#### Data provided ####

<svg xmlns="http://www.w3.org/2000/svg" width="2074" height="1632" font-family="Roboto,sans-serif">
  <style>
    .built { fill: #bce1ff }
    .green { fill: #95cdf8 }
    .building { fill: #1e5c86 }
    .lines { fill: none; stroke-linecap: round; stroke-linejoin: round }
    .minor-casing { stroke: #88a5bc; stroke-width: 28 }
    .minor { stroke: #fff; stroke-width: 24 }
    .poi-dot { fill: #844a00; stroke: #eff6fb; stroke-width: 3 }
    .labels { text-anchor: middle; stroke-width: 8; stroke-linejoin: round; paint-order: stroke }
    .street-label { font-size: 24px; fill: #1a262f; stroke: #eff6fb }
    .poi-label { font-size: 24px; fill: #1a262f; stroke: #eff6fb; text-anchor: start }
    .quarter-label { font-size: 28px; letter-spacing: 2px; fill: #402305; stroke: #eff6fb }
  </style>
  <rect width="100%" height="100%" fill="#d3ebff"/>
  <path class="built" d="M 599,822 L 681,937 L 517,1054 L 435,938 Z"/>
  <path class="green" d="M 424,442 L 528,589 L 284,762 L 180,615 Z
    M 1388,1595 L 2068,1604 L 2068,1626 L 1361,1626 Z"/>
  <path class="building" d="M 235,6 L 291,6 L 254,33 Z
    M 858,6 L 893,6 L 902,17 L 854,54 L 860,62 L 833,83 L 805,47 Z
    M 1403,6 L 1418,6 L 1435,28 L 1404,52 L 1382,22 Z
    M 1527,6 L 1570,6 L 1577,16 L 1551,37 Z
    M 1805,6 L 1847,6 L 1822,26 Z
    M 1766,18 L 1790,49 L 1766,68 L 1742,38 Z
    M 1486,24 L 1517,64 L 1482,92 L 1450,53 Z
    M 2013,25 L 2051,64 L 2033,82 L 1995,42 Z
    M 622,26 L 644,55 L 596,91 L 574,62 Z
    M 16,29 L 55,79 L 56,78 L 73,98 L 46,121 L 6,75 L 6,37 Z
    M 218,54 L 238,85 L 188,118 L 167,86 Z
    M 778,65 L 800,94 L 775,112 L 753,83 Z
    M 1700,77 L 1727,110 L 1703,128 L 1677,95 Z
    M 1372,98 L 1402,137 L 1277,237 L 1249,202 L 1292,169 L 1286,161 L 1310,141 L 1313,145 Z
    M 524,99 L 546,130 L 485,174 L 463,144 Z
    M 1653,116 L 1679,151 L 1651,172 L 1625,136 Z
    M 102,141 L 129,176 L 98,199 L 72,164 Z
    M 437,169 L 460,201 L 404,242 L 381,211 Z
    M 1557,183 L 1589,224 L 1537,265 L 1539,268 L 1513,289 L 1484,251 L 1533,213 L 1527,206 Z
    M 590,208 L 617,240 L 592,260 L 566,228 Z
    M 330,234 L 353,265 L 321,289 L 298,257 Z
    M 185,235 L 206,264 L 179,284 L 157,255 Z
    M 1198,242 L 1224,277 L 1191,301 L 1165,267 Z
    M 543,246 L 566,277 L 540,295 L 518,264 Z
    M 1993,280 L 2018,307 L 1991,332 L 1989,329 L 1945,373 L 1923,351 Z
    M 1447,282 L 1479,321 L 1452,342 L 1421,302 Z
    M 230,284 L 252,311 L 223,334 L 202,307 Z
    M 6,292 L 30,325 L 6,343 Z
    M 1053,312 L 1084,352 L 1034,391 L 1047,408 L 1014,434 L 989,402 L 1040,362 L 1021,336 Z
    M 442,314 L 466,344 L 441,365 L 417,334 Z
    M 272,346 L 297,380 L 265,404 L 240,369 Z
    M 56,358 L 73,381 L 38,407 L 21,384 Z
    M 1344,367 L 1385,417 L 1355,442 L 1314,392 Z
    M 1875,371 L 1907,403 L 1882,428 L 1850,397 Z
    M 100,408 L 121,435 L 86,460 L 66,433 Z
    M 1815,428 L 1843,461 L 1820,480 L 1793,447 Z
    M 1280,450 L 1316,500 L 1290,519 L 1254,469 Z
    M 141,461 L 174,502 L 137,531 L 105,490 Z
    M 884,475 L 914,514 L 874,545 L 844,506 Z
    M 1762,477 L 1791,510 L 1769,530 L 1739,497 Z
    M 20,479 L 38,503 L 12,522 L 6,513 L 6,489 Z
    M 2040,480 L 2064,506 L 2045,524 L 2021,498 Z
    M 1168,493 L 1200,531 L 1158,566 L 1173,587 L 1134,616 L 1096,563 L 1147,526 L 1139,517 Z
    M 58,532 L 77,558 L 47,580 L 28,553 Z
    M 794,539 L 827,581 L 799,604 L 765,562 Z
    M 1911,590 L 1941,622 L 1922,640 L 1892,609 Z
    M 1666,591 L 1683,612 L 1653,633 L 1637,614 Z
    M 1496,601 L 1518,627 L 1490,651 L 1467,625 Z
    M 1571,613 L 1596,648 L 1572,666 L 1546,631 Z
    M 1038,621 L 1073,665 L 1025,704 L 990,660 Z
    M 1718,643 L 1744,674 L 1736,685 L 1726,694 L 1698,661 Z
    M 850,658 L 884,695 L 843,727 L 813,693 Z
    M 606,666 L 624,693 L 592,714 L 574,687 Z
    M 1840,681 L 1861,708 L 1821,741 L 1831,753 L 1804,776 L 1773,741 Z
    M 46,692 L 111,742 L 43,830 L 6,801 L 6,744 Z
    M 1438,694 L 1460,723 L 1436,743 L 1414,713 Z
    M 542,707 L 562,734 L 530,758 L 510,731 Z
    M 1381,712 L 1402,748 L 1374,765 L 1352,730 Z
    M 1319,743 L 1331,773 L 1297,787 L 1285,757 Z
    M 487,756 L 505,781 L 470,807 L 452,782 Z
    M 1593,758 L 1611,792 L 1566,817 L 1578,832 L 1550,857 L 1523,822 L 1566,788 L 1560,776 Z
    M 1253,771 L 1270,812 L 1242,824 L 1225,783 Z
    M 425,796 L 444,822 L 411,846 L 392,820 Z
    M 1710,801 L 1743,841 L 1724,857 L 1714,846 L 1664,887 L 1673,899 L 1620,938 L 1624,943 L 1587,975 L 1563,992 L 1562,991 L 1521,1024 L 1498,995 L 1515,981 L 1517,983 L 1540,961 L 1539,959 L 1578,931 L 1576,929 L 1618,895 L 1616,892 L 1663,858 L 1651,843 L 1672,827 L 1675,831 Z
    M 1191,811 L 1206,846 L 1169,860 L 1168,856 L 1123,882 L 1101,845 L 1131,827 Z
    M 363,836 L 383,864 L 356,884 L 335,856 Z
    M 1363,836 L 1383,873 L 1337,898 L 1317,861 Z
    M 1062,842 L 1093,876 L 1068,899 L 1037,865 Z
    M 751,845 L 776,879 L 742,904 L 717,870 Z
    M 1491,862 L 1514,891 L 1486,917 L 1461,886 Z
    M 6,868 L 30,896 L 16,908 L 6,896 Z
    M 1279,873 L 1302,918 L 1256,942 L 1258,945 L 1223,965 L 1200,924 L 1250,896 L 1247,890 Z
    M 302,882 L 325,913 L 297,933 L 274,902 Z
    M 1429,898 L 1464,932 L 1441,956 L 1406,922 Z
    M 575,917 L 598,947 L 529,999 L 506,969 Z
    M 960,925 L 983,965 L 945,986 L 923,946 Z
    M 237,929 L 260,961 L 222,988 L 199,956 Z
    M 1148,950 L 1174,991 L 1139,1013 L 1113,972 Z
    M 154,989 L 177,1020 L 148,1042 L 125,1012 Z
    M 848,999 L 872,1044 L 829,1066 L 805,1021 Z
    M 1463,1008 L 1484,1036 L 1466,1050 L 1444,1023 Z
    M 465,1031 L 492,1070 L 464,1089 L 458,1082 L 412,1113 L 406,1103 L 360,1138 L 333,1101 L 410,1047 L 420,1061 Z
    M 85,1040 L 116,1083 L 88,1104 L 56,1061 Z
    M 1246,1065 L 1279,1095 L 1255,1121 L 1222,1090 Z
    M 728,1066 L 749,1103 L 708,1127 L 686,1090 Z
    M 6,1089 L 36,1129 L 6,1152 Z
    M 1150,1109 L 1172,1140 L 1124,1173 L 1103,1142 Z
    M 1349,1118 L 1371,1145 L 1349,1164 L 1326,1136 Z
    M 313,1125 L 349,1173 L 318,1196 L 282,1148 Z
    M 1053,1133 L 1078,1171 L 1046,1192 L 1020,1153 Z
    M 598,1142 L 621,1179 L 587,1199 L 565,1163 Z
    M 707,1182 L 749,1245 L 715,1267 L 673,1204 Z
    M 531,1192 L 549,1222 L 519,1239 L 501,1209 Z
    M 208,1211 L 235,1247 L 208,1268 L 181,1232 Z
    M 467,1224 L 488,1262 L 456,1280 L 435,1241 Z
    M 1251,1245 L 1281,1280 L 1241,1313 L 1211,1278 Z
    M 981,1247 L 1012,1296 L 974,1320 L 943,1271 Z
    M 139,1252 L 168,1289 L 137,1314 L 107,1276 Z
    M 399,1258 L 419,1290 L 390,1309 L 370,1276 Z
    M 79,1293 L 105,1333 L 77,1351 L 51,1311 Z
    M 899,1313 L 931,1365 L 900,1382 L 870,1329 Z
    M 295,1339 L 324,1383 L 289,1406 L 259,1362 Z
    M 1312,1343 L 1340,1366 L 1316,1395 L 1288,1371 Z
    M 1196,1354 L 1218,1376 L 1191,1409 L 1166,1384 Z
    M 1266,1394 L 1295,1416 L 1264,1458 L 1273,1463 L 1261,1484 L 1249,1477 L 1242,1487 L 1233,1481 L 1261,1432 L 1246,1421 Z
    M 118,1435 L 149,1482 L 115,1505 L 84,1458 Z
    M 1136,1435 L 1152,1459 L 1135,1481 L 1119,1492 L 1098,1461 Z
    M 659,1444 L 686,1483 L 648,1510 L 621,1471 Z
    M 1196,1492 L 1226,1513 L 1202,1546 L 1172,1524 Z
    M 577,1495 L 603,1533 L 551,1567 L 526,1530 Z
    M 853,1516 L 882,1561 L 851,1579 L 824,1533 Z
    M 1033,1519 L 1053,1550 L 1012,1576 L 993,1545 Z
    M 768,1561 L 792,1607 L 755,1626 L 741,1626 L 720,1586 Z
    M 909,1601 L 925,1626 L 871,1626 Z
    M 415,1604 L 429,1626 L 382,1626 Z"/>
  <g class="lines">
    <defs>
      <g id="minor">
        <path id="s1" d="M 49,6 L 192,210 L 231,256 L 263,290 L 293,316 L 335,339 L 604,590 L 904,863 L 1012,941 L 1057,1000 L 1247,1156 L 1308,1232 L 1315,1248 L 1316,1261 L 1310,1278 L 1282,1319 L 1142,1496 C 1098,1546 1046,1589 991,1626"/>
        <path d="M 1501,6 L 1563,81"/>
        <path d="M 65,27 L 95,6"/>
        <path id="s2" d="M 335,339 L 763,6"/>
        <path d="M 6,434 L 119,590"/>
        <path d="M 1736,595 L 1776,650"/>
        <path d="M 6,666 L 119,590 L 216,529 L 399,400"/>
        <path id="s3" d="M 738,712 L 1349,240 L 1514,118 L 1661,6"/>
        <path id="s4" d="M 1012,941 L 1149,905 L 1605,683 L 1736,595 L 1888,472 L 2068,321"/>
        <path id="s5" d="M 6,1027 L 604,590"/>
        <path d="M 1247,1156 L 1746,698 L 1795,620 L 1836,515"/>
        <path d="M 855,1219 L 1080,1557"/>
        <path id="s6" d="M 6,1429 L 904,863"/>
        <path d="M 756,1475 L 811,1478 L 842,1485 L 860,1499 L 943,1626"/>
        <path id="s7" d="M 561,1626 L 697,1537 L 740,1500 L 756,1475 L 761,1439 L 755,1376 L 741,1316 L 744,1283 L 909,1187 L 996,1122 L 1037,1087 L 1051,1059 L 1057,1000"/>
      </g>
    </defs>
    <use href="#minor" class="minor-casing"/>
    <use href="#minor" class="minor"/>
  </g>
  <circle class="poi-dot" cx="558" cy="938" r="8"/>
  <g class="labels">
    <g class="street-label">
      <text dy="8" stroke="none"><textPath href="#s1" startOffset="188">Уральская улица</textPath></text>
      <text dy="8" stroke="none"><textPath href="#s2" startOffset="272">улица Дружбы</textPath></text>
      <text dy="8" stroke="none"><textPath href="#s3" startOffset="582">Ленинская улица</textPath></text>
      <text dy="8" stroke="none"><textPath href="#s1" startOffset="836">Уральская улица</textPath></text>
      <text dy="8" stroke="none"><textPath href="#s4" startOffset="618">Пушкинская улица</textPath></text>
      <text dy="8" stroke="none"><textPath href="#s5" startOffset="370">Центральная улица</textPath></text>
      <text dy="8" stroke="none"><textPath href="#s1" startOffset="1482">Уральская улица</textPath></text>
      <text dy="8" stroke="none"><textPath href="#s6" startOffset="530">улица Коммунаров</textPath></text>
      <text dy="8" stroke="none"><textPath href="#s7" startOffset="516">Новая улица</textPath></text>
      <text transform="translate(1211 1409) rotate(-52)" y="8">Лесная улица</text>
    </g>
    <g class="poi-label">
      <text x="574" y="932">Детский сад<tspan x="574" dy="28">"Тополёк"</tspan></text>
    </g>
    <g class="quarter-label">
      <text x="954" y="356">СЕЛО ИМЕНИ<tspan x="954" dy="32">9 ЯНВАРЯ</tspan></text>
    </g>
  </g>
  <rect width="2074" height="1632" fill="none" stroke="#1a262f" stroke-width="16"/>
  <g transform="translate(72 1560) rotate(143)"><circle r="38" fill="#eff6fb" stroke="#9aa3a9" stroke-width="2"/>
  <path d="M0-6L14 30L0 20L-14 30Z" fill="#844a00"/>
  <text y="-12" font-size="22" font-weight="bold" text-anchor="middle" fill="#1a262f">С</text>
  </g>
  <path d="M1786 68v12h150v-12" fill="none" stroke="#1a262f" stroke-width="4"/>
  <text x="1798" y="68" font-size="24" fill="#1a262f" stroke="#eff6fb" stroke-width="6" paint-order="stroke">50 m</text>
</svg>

####

• Task: Gather each line in these records that contains the string "linejoin".

• Result of this task:
    .lines { fill: none; stroke-linecap: round; stroke-linejoin: round }
    .labels { text-anchor: middle; stroke-width: 8; stroke-linejoin: round; paint-order: stroke }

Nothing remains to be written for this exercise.